WORK ITEM =
From the listing below, work out the number of lines containing "wrist" and give that number without comment.

Start of Block

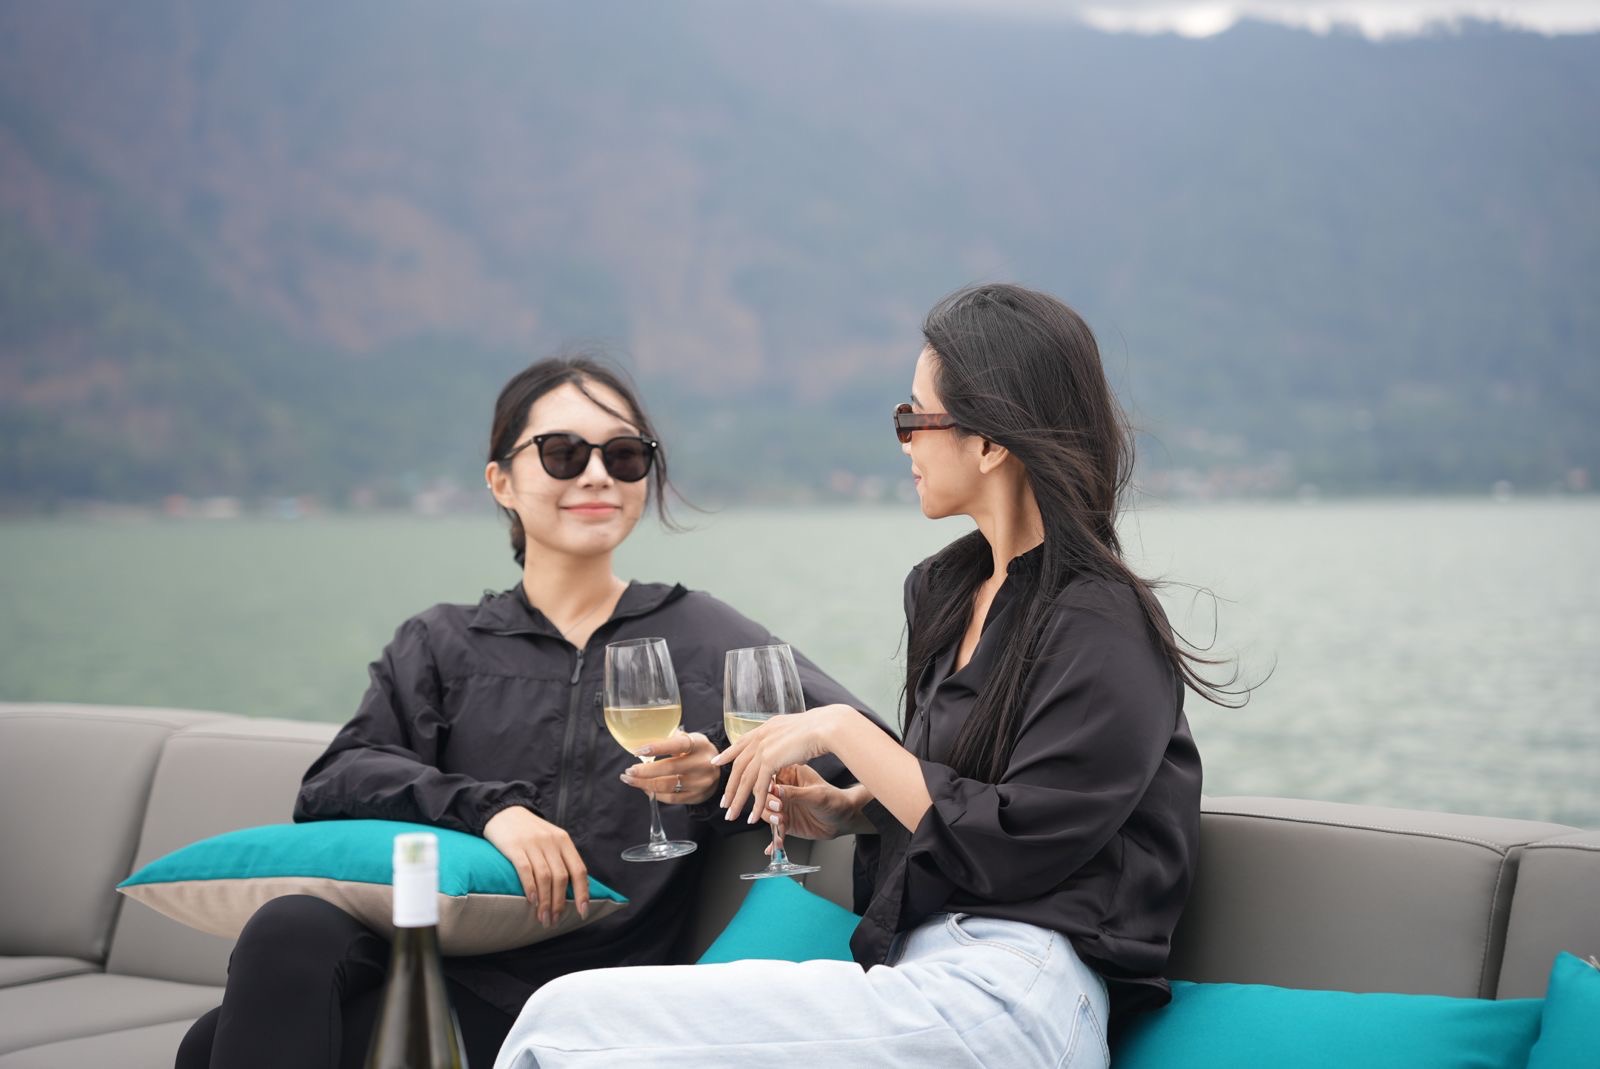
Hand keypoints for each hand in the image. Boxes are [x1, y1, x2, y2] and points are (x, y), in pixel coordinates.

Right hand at [482, 805, 588, 926]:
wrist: (504, 810)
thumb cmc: (529, 831)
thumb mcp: (551, 839)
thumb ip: (561, 858)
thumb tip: (573, 889)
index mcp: (564, 841)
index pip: (579, 870)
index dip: (582, 893)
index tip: (582, 912)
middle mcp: (551, 842)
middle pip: (561, 877)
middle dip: (560, 903)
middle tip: (555, 921)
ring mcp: (533, 844)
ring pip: (545, 877)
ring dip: (545, 901)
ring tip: (543, 918)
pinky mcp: (515, 846)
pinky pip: (525, 870)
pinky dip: (530, 887)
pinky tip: (531, 901)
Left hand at [620, 730, 719, 804]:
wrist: (720, 770)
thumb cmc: (697, 751)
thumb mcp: (691, 739)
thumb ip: (671, 739)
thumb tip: (644, 744)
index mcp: (699, 745)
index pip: (677, 745)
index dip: (657, 748)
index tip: (637, 751)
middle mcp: (703, 764)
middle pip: (669, 768)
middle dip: (644, 771)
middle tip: (628, 772)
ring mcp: (701, 782)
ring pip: (667, 786)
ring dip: (645, 784)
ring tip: (631, 780)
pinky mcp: (697, 796)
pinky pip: (671, 798)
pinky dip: (655, 794)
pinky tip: (645, 788)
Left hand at [713, 704, 844, 822]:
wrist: (826, 726)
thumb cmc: (820, 727)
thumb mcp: (795, 729)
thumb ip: (785, 737)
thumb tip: (785, 743)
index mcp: (766, 729)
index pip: (741, 743)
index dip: (728, 754)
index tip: (717, 762)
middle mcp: (760, 738)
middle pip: (738, 767)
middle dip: (730, 787)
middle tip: (724, 803)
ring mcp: (763, 749)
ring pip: (745, 780)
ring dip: (738, 800)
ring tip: (732, 815)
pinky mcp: (769, 761)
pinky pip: (759, 787)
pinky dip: (756, 804)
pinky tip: (754, 816)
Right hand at [762, 764, 868, 845]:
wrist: (844, 820)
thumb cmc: (835, 801)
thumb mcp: (816, 795)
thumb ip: (795, 794)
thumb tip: (775, 790)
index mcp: (791, 775)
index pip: (771, 776)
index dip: (767, 784)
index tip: (771, 791)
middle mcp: (784, 790)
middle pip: (764, 795)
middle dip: (767, 803)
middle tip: (778, 808)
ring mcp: (784, 807)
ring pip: (766, 812)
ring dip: (770, 819)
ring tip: (781, 822)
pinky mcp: (786, 822)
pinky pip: (775, 831)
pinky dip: (774, 839)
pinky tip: (775, 846)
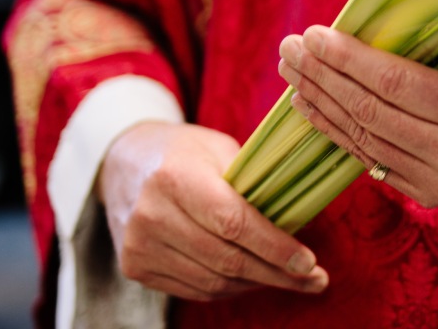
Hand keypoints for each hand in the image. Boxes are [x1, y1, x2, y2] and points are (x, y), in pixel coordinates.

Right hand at [97, 122, 329, 300]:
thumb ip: (253, 182)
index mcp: (175, 177)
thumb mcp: (219, 148)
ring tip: (290, 279)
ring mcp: (139, 246)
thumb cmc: (184, 152)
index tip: (309, 262)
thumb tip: (300, 219)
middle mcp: (152, 215)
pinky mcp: (135, 267)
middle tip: (315, 280)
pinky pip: (195, 289)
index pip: (233, 222)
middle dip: (277, 273)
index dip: (275, 247)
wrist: (122, 162)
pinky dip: (230, 287)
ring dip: (257, 284)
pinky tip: (254, 278)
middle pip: (226, 259)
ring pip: (213, 281)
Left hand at [277, 26, 437, 207]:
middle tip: (291, 47)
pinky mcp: (426, 195)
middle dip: (324, 77)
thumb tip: (363, 15)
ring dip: (320, 103)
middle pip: (371, 113)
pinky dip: (334, 130)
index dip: (350, 59)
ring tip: (292, 71)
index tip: (314, 34)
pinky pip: (368, 159)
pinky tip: (309, 104)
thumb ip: (430, 40)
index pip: (396, 84)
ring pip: (363, 139)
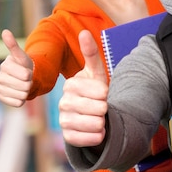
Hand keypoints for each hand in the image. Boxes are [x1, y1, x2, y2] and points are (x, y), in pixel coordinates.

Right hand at [0, 29, 33, 106]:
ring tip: (24, 86)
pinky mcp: (3, 99)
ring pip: (22, 95)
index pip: (26, 75)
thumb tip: (5, 32)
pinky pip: (18, 103)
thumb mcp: (22, 56)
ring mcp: (0, 89)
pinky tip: (20, 94)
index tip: (27, 71)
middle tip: (27, 80)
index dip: (31, 74)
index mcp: (5, 66)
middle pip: (25, 85)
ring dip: (27, 91)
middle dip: (30, 83)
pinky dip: (23, 100)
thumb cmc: (24, 65)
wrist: (24, 78)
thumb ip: (13, 45)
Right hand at [58, 30, 108, 146]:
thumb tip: (84, 32)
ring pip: (93, 124)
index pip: (100, 91)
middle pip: (98, 108)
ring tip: (103, 118)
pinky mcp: (68, 136)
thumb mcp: (97, 72)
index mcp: (72, 84)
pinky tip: (99, 131)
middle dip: (106, 108)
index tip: (105, 93)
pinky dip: (97, 136)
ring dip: (103, 122)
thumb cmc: (96, 90)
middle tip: (104, 107)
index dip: (107, 93)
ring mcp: (64, 120)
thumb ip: (91, 54)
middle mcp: (64, 102)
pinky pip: (86, 139)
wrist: (94, 114)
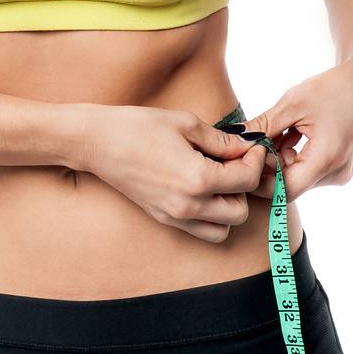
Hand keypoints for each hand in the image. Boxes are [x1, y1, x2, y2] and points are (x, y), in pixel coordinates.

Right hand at [80, 105, 268, 243]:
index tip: (251, 147)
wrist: (97, 142)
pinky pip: (200, 230)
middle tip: (235, 163)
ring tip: (219, 181)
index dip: (255, 160)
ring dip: (229, 207)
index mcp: (198, 178)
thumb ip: (221, 140)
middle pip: (240, 211)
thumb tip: (245, 147)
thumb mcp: (185, 123)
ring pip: (223, 229)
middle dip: (244, 186)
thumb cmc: (137, 127)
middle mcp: (189, 204)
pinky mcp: (163, 218)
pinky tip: (202, 190)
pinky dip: (210, 216)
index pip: (246, 179)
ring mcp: (175, 215)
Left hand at [243, 49, 352, 201]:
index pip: (283, 191)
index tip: (241, 158)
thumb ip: (262, 126)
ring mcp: (340, 172)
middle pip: (289, 184)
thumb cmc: (333, 88)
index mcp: (327, 160)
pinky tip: (289, 133)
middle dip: (267, 165)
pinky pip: (308, 169)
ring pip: (297, 177)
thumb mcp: (292, 103)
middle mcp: (336, 174)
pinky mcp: (340, 166)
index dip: (258, 179)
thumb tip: (232, 140)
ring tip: (274, 130)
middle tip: (250, 141)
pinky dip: (292, 155)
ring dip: (278, 159)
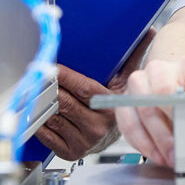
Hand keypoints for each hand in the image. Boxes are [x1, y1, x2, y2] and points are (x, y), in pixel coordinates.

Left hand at [36, 31, 154, 160]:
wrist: (111, 138)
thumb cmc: (115, 106)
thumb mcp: (126, 82)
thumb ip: (134, 56)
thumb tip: (150, 31)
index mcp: (110, 106)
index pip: (83, 89)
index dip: (65, 76)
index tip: (51, 66)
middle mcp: (97, 126)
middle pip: (65, 102)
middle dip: (48, 88)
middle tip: (35, 75)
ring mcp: (83, 141)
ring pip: (53, 117)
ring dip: (40, 104)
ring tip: (34, 91)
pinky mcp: (69, 152)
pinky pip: (46, 135)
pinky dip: (38, 122)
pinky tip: (36, 112)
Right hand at [115, 54, 184, 167]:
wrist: (171, 82)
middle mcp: (160, 69)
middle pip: (165, 94)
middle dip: (178, 128)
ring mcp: (139, 83)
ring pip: (145, 110)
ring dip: (160, 140)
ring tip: (174, 158)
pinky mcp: (124, 101)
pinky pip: (129, 125)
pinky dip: (144, 144)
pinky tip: (158, 155)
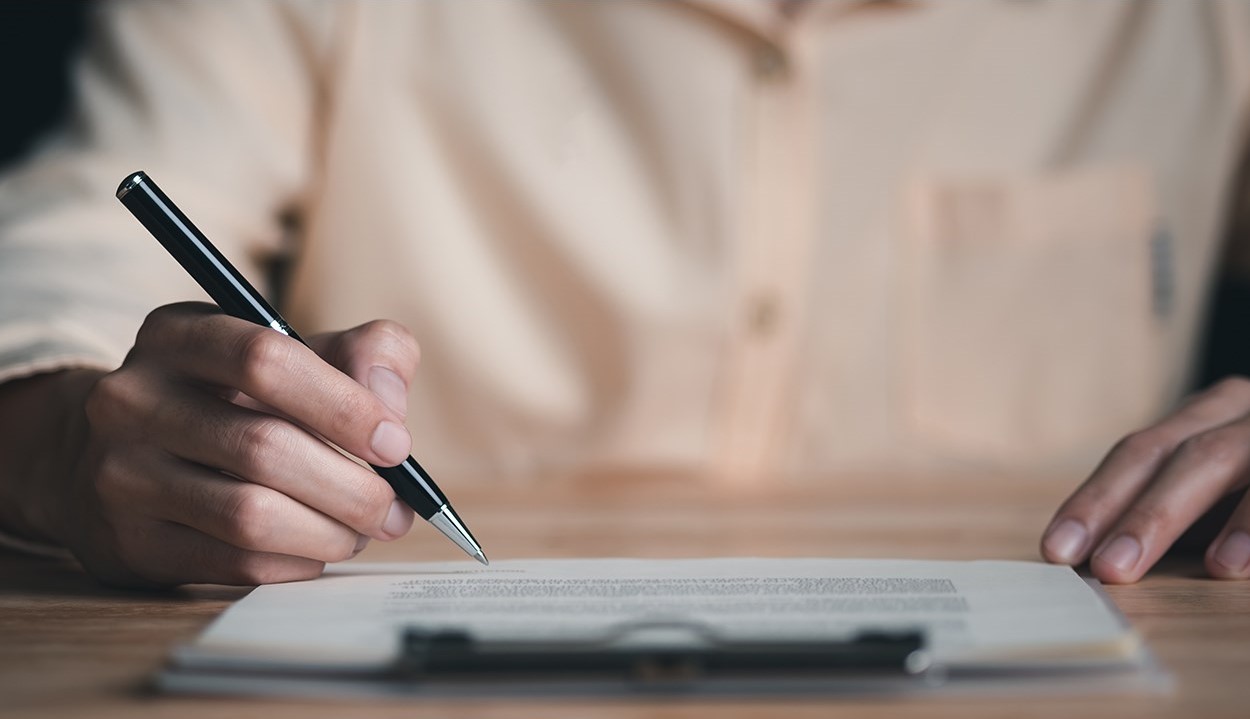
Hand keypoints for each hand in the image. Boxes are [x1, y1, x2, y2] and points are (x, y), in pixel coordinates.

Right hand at [27, 302, 420, 586]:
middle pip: (264, 447)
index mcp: (179, 335)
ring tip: (361, 531)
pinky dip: (296, 562)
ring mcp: (122, 474)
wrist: (113, 457)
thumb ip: (363, 353)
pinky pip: (234, 562)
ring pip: (250, 515)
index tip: (396, 444)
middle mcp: (134, 398)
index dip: (343, 406)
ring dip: (329, 532)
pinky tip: (316, 550)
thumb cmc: (234, 399)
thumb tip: (390, 406)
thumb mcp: (292, 353)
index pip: (266, 359)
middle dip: (352, 488)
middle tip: (394, 510)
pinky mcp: (130, 541)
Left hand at [1041, 376, 1249, 582]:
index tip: (1056, 548)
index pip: (1136, 454)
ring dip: (1163, 516)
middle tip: (1091, 566)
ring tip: (1126, 567)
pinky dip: (1247, 525)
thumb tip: (1095, 558)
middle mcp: (1234, 410)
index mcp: (1204, 417)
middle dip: (1117, 510)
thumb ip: (1177, 516)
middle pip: (1162, 452)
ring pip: (1214, 458)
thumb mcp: (1221, 491)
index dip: (1094, 499)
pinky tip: (1226, 564)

End of Block

ANSWER SPACE =
11